Possibly, but even if so, in which direction should we revise? Do we have reason to think that the recent increases in interest rates are here to stay? As it happens, Krugman addressed this very question in one of his recent newsletters (behind a paywall, unfortunately). His conclusion is that there is nothing about the recent increases in interest rates that should cause us to believe that they are permanent.

His reason is as simple as it is surprising. For the last several decades, there has been a glut of savings around the world. That means that there are more people who want to lend money than there are investors who want to borrow it and pay interest on it, which is why interest rates have been as low as zero percent in recent years. And that fact—that there is a global glut of savings—is just as true today as it was before the pandemic, possibly more so.

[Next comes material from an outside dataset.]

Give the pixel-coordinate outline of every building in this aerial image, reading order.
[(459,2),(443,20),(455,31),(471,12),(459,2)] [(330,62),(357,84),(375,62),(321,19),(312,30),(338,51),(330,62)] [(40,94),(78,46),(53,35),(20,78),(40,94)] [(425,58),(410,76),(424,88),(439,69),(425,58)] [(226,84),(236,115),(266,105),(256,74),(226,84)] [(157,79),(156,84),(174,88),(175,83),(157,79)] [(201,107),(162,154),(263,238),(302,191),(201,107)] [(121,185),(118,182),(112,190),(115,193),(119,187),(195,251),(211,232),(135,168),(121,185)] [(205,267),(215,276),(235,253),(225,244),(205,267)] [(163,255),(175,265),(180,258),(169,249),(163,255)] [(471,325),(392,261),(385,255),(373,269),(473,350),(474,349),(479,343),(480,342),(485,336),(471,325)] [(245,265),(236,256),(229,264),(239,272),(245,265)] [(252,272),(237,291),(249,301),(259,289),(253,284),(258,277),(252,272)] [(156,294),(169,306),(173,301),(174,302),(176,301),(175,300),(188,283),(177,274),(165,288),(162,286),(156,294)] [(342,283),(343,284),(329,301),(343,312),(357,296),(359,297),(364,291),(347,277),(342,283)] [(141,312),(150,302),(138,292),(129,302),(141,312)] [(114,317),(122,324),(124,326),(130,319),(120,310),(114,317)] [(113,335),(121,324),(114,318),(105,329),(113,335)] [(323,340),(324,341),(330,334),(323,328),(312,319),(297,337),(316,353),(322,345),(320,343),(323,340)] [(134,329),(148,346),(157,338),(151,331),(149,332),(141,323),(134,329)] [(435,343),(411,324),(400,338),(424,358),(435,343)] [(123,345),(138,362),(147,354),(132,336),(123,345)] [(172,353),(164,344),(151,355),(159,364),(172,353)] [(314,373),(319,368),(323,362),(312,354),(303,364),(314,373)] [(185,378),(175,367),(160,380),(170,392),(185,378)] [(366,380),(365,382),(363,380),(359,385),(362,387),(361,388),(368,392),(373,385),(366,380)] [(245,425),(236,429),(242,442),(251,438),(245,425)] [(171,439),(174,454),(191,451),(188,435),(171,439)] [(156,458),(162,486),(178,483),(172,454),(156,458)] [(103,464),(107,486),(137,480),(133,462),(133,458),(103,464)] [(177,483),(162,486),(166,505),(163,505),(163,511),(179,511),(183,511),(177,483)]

So yes, central banks (like our Federal Reserve) can adjust some interest rates in the short term to try to cool down the economy to fight inflation, but in the long run, if there are too few borrowers chasing too many saved dollars, interest rates are not going to continue to be higher than they were before.

Is this a prediction that could be wrong? Yes, but so is the implicit prediction on which RT’s sources rely, which is that for some reason the underlying fundamentals of interest rates have changed permanently, simply because the Fed has undertaken what it understands to be a temporary campaign to get rid of the excess inflation that remains in the economy.

At bottom, then, the RT article is nothing more than deficit fearmongering top to bottom, with one poorly sketched-out argument at its core: interest rates have gone up, so they are going to stay up, and indeed they are going to stay up so high and for so long that the financial markets will freak out and create hyperinflation while the bond market melts down.

To call that argument “highly contestable” is an understatement. The best evidence we have is that none of it will happen, and notably, RT do not even seem to be aware that their only substantive claim relies on so many weak premises.

As I noted at the end of Part One, this is all good news. The New York Times decided to try to scare us—again—into thinking that the national debt is going to destroy us all. Other than humorously bad rhetoric and partisan non-arguments, along with one empirical assertion that cannot withstand scrutiny, however, they offer nothing to back up that nightmare scenario. When it comes to this subject (but unfortunately few others), we can sleep soundly at night.